MATERIALS PROVIDED:

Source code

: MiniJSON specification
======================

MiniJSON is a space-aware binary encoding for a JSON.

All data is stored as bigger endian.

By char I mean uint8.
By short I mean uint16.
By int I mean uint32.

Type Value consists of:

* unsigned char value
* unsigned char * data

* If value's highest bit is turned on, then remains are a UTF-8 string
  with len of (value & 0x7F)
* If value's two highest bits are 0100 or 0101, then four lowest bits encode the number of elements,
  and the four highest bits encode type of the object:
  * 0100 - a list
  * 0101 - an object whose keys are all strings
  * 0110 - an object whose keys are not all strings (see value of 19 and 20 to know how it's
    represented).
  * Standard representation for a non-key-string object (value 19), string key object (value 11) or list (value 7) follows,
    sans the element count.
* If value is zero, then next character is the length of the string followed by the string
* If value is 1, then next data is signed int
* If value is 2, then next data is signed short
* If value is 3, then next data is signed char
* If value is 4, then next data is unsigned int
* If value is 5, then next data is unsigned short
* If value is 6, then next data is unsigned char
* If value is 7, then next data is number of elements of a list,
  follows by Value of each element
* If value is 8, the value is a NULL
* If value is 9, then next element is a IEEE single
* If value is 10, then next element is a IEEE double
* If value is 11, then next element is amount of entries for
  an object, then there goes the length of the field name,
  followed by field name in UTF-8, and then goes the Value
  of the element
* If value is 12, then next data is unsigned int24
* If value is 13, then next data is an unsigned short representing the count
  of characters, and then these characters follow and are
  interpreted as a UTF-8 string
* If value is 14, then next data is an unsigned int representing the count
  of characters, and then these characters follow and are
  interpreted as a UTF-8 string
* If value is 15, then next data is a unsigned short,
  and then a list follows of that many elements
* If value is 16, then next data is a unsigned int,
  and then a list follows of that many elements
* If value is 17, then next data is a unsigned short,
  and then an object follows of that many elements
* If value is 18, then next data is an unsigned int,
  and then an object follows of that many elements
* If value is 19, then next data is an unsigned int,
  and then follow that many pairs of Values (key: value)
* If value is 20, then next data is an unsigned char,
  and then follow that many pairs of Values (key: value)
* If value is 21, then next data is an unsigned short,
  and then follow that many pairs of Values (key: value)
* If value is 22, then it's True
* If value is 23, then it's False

JOB:
Your answer should be the lines of the records that include the word "mean".

OUTPUT OF THE TASK:
By char I mean uint8.
By short I mean uint16.
By int I mean uint32.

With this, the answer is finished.